### Provided text
>> Start
Vintage Style Wardrobe – Thrifted and Handmade

My handmade and thrifted vintage style clothing

Back in 2009 I took a costuming class for my speech theatre minor.  Our big sewing project was to use a sewing pattern to create a wearable garment.  We had to make at least one alteration to the pattern then wear the finished garment in class to get our grade.  I was going to be lazy and make a simple skirt pattern, but my professor encouraged me to try a more complicated pattern.  So I went through the costume department patterns (donated from people in the community) and found a pattern I loved from the late 50s/early 60s.  I hit the fabric stores and ended up picking a Walmart clearance fabric ($1.50/yard) and set to work.  I was the hardest thing I had ever made, but it turned out amazing!  So why the 9 year old story?!?  Because that dress is what started my love and appreciation for vintage styles and vintage sewing patterns.  BTW I’m still kicking myself years later for not writing down the pattern brand and number that I used…

Even though I LOVED my dress, I didn’t wear it that often.  I felt like I needed an occasion, and how often does a 1950s/60s occasion come up?!?  Then we started getting connected with the Oklahoma Patriotic Pin Up Girls and attended a few themed events.

1950s vintage style couple

And yes, that is Peyton when she was about 7 months old!  It was so fun and I loved having an excuse to wear my dress. Then I started thinking, why should I have to have an excuse or a reason to wear something that makes me feel pretty and happy?!?  So I started wearing my dress to “normal” events like an anniversary date night.

1950s date night

I love my teal dress, but I wanted to have more than one vintage item to wear.  Around the start of summer I found a channel on youTube called The Pinup Companion.  She is a lovely gal who wears amazing 1940s vintage and vintage reproduction clothing daily. I’ve been falling more and more in love with the 1940s thanks to shows like Land Girls and Wartime Farm.  It was a truly interesting time in history and the fashions were so flattering.  So when I found The Pinup Companion (as well as several other ladies, and a few gentlemen, on instagram) wearing vintage styles daily it affirmed all the things I had been mulling over.  I wanted to start wearing vintage (anytime I say vintage I mean vintage style, reproduction, etc) without feeling like I need a “reason”.  Feeling good in my own body is reason enough!

The same week I came to this understanding Angela Clayton posted a video about her journey of venturing into vintage.  Her video came at the perfect time and has some really great tips in it.
>> End
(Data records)
>> Start
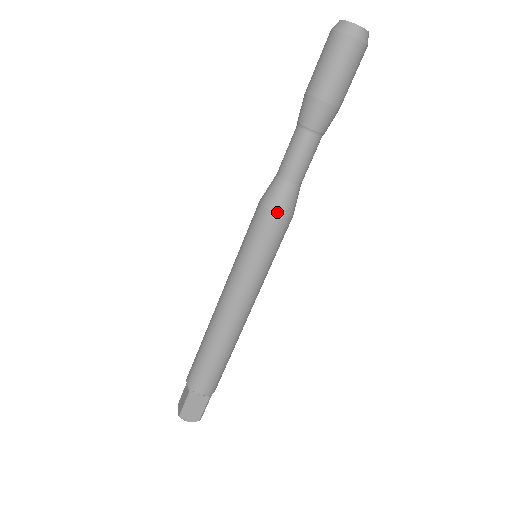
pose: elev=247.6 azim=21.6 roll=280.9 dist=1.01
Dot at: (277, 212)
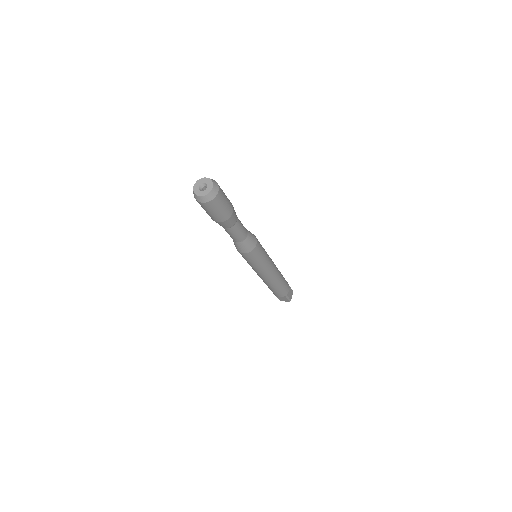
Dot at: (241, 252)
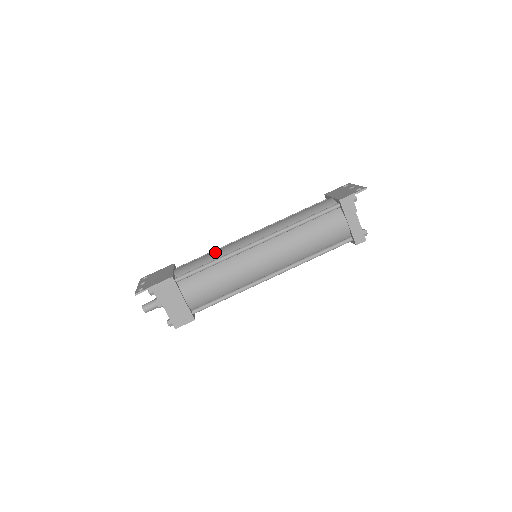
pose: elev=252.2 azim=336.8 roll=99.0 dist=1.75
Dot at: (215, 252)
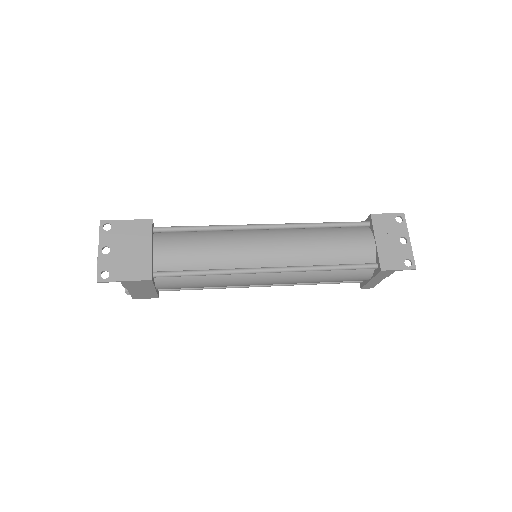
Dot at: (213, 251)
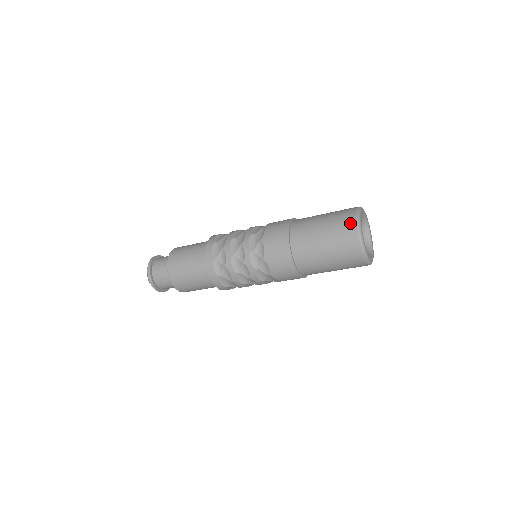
>> End
>> Start
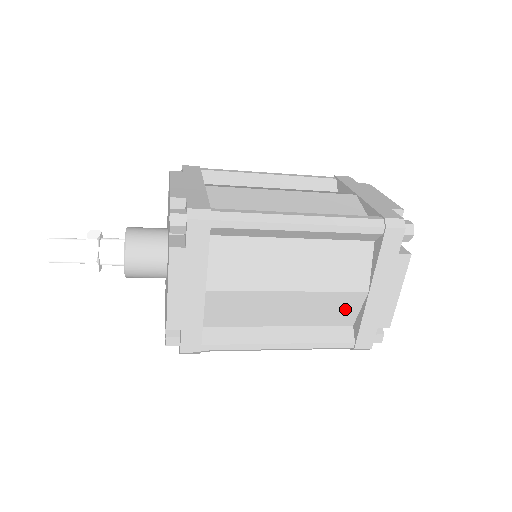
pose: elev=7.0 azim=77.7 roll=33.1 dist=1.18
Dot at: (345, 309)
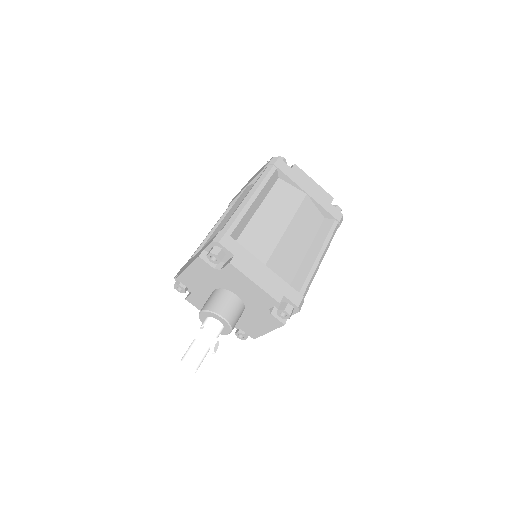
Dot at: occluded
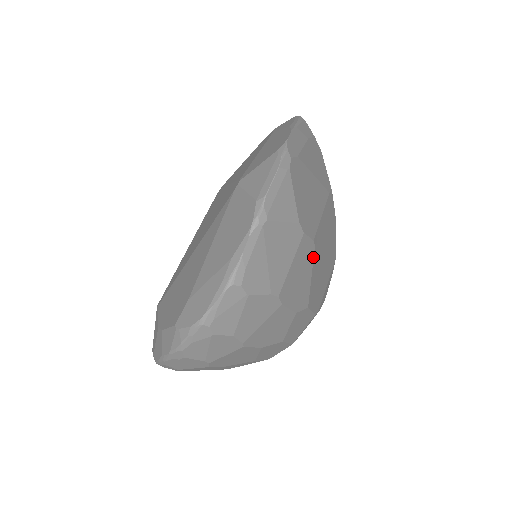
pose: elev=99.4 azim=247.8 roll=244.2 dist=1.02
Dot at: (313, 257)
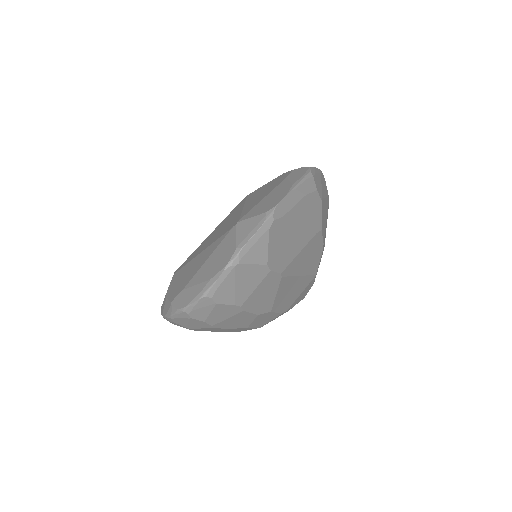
>> End
>> Start
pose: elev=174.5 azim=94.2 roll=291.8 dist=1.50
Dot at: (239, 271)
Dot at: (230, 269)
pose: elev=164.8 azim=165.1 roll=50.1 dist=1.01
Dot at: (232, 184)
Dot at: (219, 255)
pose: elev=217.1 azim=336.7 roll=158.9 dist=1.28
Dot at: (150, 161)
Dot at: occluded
>> End
### Requirements
Quote the part of the vintage wardrobe text starting at "And yes, that" and ending at "anniversary date night.".

### Correct response
And yes, that is Peyton when she was about 7 months old!  It was so fun and I loved having an excuse to wear my dress. Then I started thinking, why should I have to have an excuse or a reason to wear something that makes me feel pretty and happy?!?  So I started wearing my dress to “normal” events like an anniversary date night.